For the comparison of different boundary detectors, we measured the segmentation accuracy in terms of the average boundary distance (ABD) between the produced and the reference segmentation. We were not able to achieve good segmentation results (\(\text {ABD} = {6.09\,\mathrm{mm}}\)) using designed boundary detection functions with trained parameters as described in [7], which shows the difficulty of detecting the right boundaries for this data set. Using the global boundary detection network, we were able to achieve satisfying segmentation results with a mean ABD of \({2.08\,\mathrm{mm}}\). The ABD could be further reduced to \({1.48\,\mathrm{mm}}\) using the locally adaptive network, which produced similar results compared to the global network, except for a few cases where the global network was not able to detect the correct boundary (see Fig. 3(a)) due to the inhomogeneous appearance of the prostate. In those cases, the global network only detected the boundary of the central gland, which produces the correct result for the anterior part of the prostate, but causes errors where the prostate boundary is defined by the peripheral zone. In contrast, locally adaptive networks (see Fig. 3(b)) are able to switch between the detection of the central gland and the peripheral zone depending on the triangle index, consequently detecting the true boundary in all cases.

Fig. 3.
figure 3

Comparison of segmentation results (red) and reference meshes (green) using two network architectures. The locally adaptive network correctly detects the prostate hull for the central gland and the peripheral zone, despite the large appearance differences of the two structures.
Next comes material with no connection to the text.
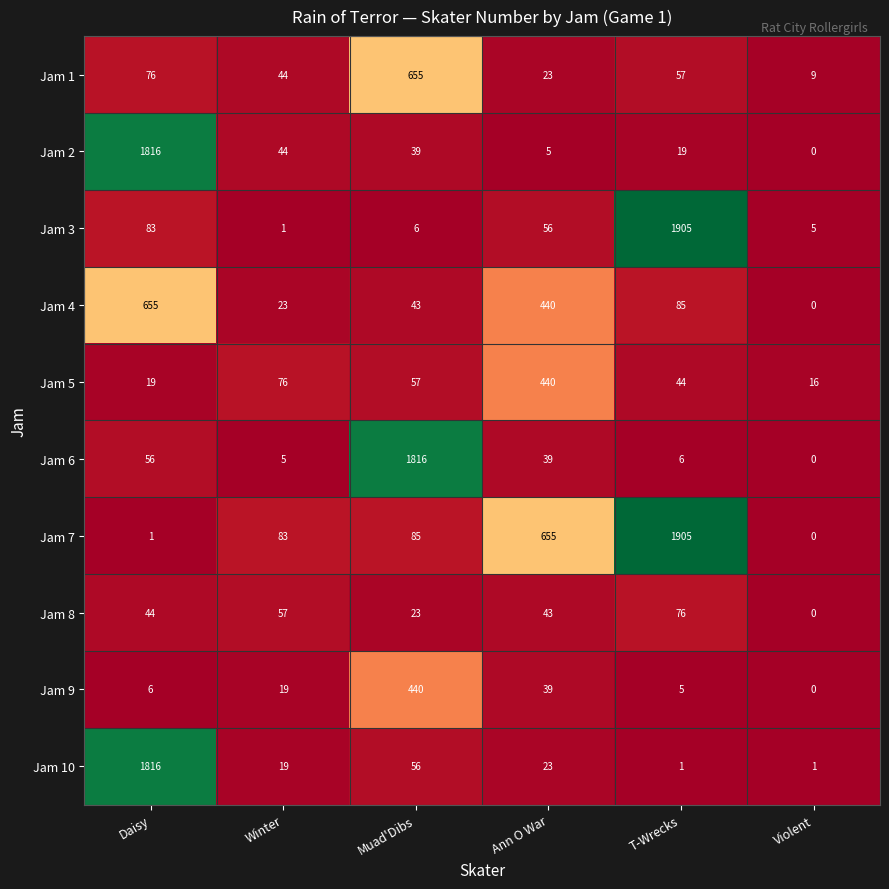

Where does the Jam 5 series first go above 57?

Winter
Table 2. Comparison of our method to state-of-the-art methods on the PROMISE12 challenge in terms of the Dice similarity coefficient (DSC), the average boundary distance (ABD), absolute volume difference (VD), and the 95 percentile Hausdorff distance (HD95) calculated over the whole prostate. Our method ranks first in all metrics except for HD95 and performs better on average than a second observer (\(\text {score} > 85\)).
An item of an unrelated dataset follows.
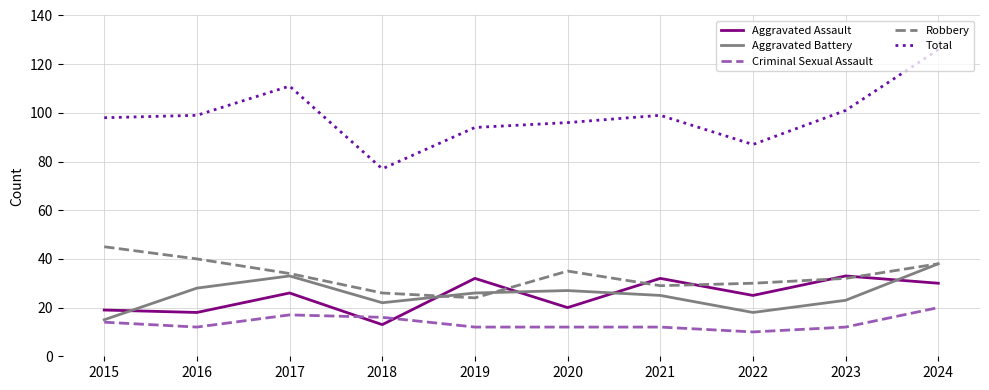

Does the chart display data point markers on the line(s)?

No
A comparison of our method to the best performing methods on the PROMISE12 challenge in terms of the Dice similarity coefficient (DSC), the average boundary distance (ABD), the absolute volume difference (VD), and the 95 percentile Hausdorff distance (HD95) calculated over the whole prostate is summarized in Table 2. The “score” relates a metric to a second observer, where a score of 85 is assigned if a method performs as well as a second observer and a score of 100 corresponds to a perfect agreement with the reference segmentation. At the writing of this paper, our method placed first in the challenge out of 40 entries, although the scores of the top three methods are very close. With a DSC of 90.5%, an average boundary distance of \({1.71\,\mathrm{mm}}\), and a mean absolute volume difference of 6.6% calculated over the whole prostate, our method achieved the best scores in these three metrics. Our method is second in only one metric, the 95 percentile Hausdorff distance, where our method achieved the second best value (4.94 mm) and is only slightly worse than the fully convolutional neural network approach by UBCRCL, which achieved a distance of 4.90 mm. Overall, our method demonstrated very good segmentation results and performed better on average (\(\text {score} > 85\)) than a second human observer.

4 Conclusion

We presented a novel deep learning-based method for detecting boundary points for the model-based segmentation of the prostate in MR images. We showed that using neural networks to directly predict the distances to the organ boundary instead of evaluating several boundary candidates using hand-crafted boundary features significantly improves the accuracy and robustness to large contrast variations. The accuracy could be further improved by making the network locally adaptive, which facilitates the learning of boundary detectors that are tuned for specific parts of the boundary. With an average boundary distance of 1.71mm and a Dice similarity coefficient of \({90.5}{\%}\), our method was able to segment the prostate more accurately on average than a second human observer and placed first out of 40 submitted entries on this very challenging data set.